What is 'Burlington Bertie'?

As well as being the name of the character in a popular 1900's music hall song, Burlington Bertie also refers to a specific set of betting odds: 10/3. It is believed that the name came about because 10/3 is commonly displayed as 100/30 - one hundred to thirty. When said fairly rapidly, one hundred to thirty sounds similar to Burlington Bertie, so the latter is used as rhyming slang for this particular set of odds.The term is frequently used when betting on horses and is part of the specialist tic-tac language traditionally used by bookmakers at a race track.

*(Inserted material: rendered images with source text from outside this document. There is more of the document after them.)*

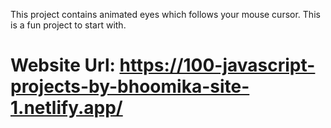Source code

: This project contains animated eyes which follows your mouse cursor. This is a fun project to start with. 

# Website Url: https://100-javascript-projects-by-bhoomika-site-1.netlify.app/
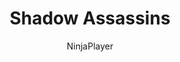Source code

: ---
title: "Shadow Assassins"
tier: "B Tier"
author: "NinjaPlayer"
updatedAt: "3 días atrás"
image: "/src/assets/Champions/Katarina.png"
tags: ["Assassins", "Shadow", "Burst", "High Risk"]
description: "A high-risk, high-reward composition focused on eliminating key enemy champions quickly. Requires precise positioning and timing."
gameplayMode: "Best for experienced players who understand positioning mechanics. Works well in fast-paced games but struggles against heavy tank compositions."
coreItems:
  - name: "Deathblade"
    description: "Stacks attack damage on kills."
  - name: "Guardian Angel"
    description: "Revives champion on death."
  - name: "Quicksilver"
    description: "Prevents crowd control effects."
  - name: "Hextech Gunblade"
    description: "Heals based on damage dealt."
augments:
  - name: "Assassin's Toolkit"
    description: "Assassins gain bonus critical strike chance."
    icon: "sword"
  - name: "Shadow Clone"
    description: "Champions have a chance to dodge attacks."
    icon: "visibility_off"
  - name: "First Strike"
    description: "Deal bonus damage to full health enemies."
    icon: "flash_on"
board:
  champions:
    - name: "Akali"
      position: { row: 3, col: 0 }
      items: ["Deathblade", "Guardian Angel"]
      stars: 3
    - name: "Katarina"
      position: { row: 3, col: 6 }
      items: ["Quicksilver", "Hextech Gunblade"]
      stars: 2
    - name: "Yone"
      position: { row: 2, col: 1 }
      items: ["Infinity Edge"]
      stars: 2
    - name: "Yasuo"
      position: { row: 2, col: 5 }
      stars: 2
    - name: "Viego"
      position: { row: 1, col: 0 }
      stars: 1
    - name: "Naafiri"
      position: { row: 1, col: 6 }
      stars: 1
    - name: "Gwen"
      position: { row: 0, col: 3 }
      stars: 1
---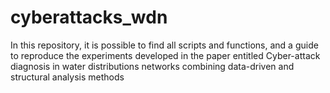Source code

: # cyberattacks_wdn
In this repository, it is possible to find all scripts and functions, and a guide to reproduce the experiments developed in the paper  entitled Cyber-attack diagnosis in water distributions networks combining data-driven and structural analysis methods
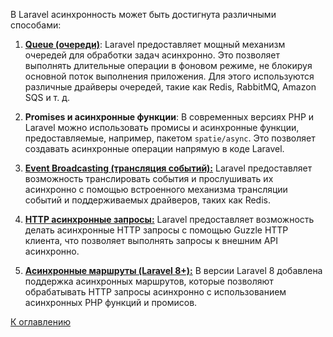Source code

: В Laravel асинхронность может быть достигнута различными способами:

1. [**Queue (очереди)**](./queue.md): Laravel предоставляет мощный механизм очередей для обработки задач асинхронно. Это позволяет выполнять
длительные операции в фоновом режиме, не блокируя основной поток выполнения приложения. Для этого используются различные
драйверы очередей, такие как Redis, RabbitMQ, Amazon SQS и т. д.

2. **Promises и асинхронные функции**: В современных версиях PHP и Laravel можно использовать промисы и асинхронные функции,
предоставляемые, например, пакетом `spatie/async`. Это позволяет создавать асинхронные операции напрямую в коде Laravel.

3. [**Event Broadcasting (трансляция событий):**](event-broadcasting.md) Laravel предоставляет возможность транслировать события и прослушивать их
асинхронно с помощью встроенного механизма трансляции событий и поддерживаемых драйверов, таких как Redis.

4. [**HTTP асинхронные запросы:**](async-http.md) Laravel предоставляет возможность делать асинхронные HTTP запросы с помощью Guzzle HTTP
клиента, что позволяет выполнять запросы к внешним API асинхронно.

5. [**Асинхронные маршруты (Laravel 8+):**](async-routes.md) В версии Laravel 8 добавлена поддержка асинхронных маршрутов, которые позволяют
обрабатывать HTTP запросы асинхронно с использованием асинхронных PHP функций и промисов.

[К оглавлению](../readme.md)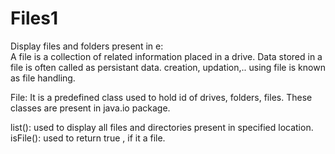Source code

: # Files1
Display files and folders present in e:\
A file is a collection of related information placed in a drive.
Data stored in a file is often called as persistant data.
creation, updation,.. using file is known as file handling.

File: It is a predefined class used to hold id of drives, folders, files.
These classes are present in java.io package.

list(): used to display all files and directories present in specified location.
isFile(): used to return true , if it a file.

Burlington Bertie explained

Bookmakers offer odds on the outcome of an event. These odds vary depending on a wide variety of factors. For example, if a horse is bet on to win at the odds of 4/1, it means that the bookmaker predicts there is a one in four chance of a win. The odds also indicate the amount of winnings should the event be realized. In this example, if the horse wins, the punter (person placing the bet) will win four times the value of their stake if they have placed a straightforward bet.A Burlington Bertie refers to odds of 10/3 - the bookmaker reckons that there is a three in ten chance of the horse winning the race. Although in bygone days the bookmakers at the racetrack would commonly use this term, the rise of digital odds (10/3 in digital odds is 1.3) and the increasing use of online and mobile betting mean that the track side bookmakers with their reliance on tic-tac have largely been replaced. The term Burlington Bertie may still be used when a 10/3 bet is placed on the outcome of a hand of cards or roll of the dice, but it is becoming less frequent than a few decades ago.